The competent authorities should take all measures in
accordance with the Employment Policy Convention, 1964, and the Employment
Policy Recommendation, 1964, to enable women with family responsibilities to
become or to remain integrated in the labour force as well as to re-enter the
labour force.
With a view to enabling women with family
responsibilities to become integrated in the labour force on a footing of
equality, and with a view to facilitating their entry into employment or their
re-entry after a comparatively long period of absence, the competent authorities
should, in co-operation with the public and private organisations concerned, in
particular employers' and workers' organisations, take all measures that may be
necessary in the national circumstances:
to ensure the provision for girls of general education,
vocational guidance and vocational training free from any form of discrimination
on the ground of sex;
to encourage girls to obtain a sound vocational
preparation as a basis for their future work lives; and
to convince parents and educators of the need to give
girls a sound vocational preparation.
The competent authorities should, in co-operation with
the public and private organisations concerned and taking account of national
needs and possibilities, provide or help to ensure the provision of the services
that may be necessary to facilitate the entry into employment of women who have
not yet worked, or the re-entry into employment of women who have been out of
the employment market for a comparatively long time, owing, in particular, to
family responsibilities.
Such services should be organised within the framework
of existing services for all workers or, in default thereof, along lines
appropriate to national conditions; they should include adequate counselling,
information and placement services and provide adequate vocational training and
retraining facilities appropriate to the needs of the women concerned and
available without distinction as regards age.
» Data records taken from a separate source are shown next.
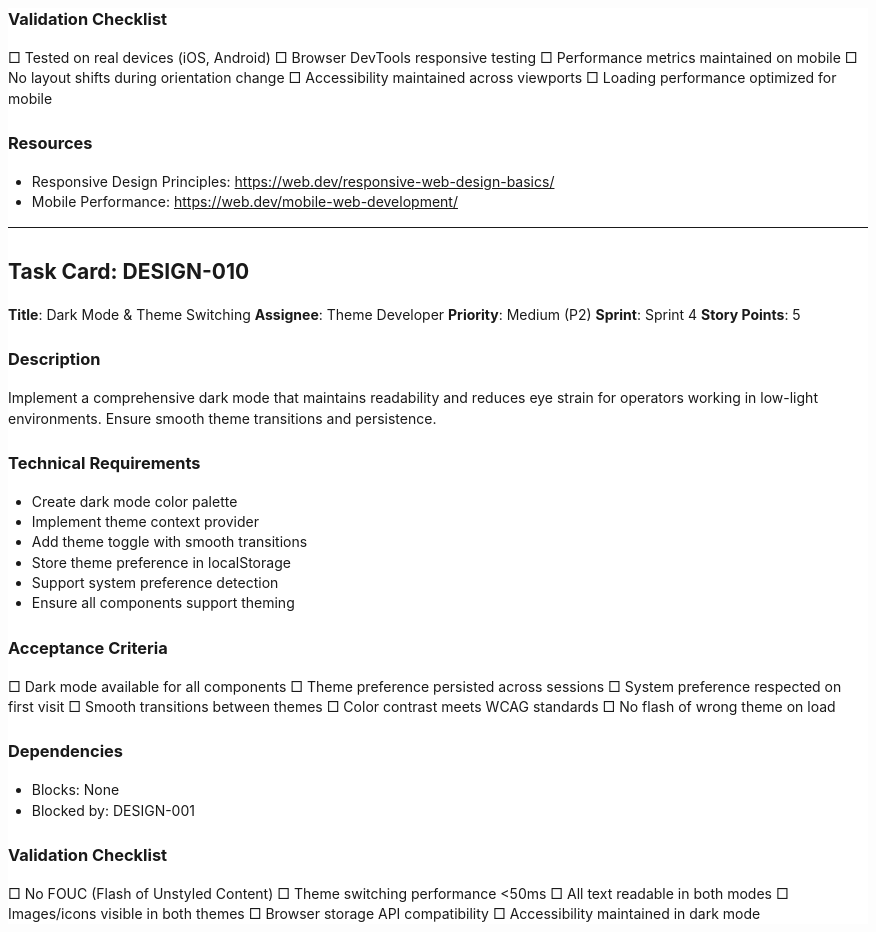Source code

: ### Validation Checklist
□ Tested on real devices (iOS, Android)
□ Browser DevTools responsive testing
□ Performance metrics maintained on mobile
□ No layout shifts during orientation change
□ Accessibility maintained across viewports
□ Loading performance optimized for mobile

### Resources
- Responsive Design Principles: https://web.dev/responsive-web-design-basics/
- Mobile Performance: https://web.dev/mobile-web-development/

---

## Task Card: DESIGN-010
**Title**: Dark Mode & Theme Switching
**Assignee**: Theme Developer
**Priority**: Medium (P2)
**Sprint**: Sprint 4
**Story Points**: 5

### Description
Implement a comprehensive dark mode that maintains readability and reduces eye strain for operators working in low-light environments. Ensure smooth theme transitions and persistence.

### Technical Requirements
- Create dark mode color palette
- Implement theme context provider
- Add theme toggle with smooth transitions
- Store theme preference in localStorage
- Support system preference detection
- Ensure all components support theming

### Acceptance Criteria
□ Dark mode available for all components
□ Theme preference persisted across sessions
□ System preference respected on first visit
□ Smooth transitions between themes
□ Color contrast meets WCAG standards
□ No flash of wrong theme on load

### Dependencies
- Blocks: None
- Blocked by: DESIGN-001

### Validation Checklist
□ No FOUC (Flash of Unstyled Content)
□ Theme switching performance <50ms
□ All text readable in both modes
□ Images/icons visible in both themes
□ Browser storage API compatibility
□ Accessibility maintained in dark mode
The services and facilities should be kept under review
in order to ensure that they are properly adapted to the special needs of these
women workers and to the changing needs and tendencies of economic and
technological development.
In the case of women who, on account of their family
responsibilities arising out of maternity, do not find themselves in a position
to return to their employment immediately following exhaustion of the normal
period of maternity leave established by law or practice, appropriate measures
should be taken to the extent possible to allow them a reasonable further period
of leave of absence without relinquishing their employment, all rights resulting
from their employment being fully safeguarded.
In case of termination of employment following
maternity, the women concerned should be considered for re-employment in
accordance with the provisions applicable under the Termination of Employment
Recommendation, 1963, to workers whose employment has been terminated owing to a
reduction of the work force.
To the extent necessary the public and private
organisations concerned, in particular employers' and workers' organisations,
should co-operate with the competent authorities and collaborate with each other
to take other measures and promote other action to assist women workers to meet
their employment and family responsibilities without detriment to their
opportunities for employment and promotion.
In this connection attention should be given, as local
needs require and possibilities permit, to matters which have particular
relevance for women workers with family responsibilities, such as the
organisation of public transport, the harmonisation of working hours and hours
of schools and child-care services or facilities, and the provision at low cost
of the facilities required to simplify and lighten household tasks.
Particular efforts should be made to develop home-aid
services operating under public authority or supervision and providing women
workers with family responsibilities, in the event of family need, with
qualified assistance at reasonable charge.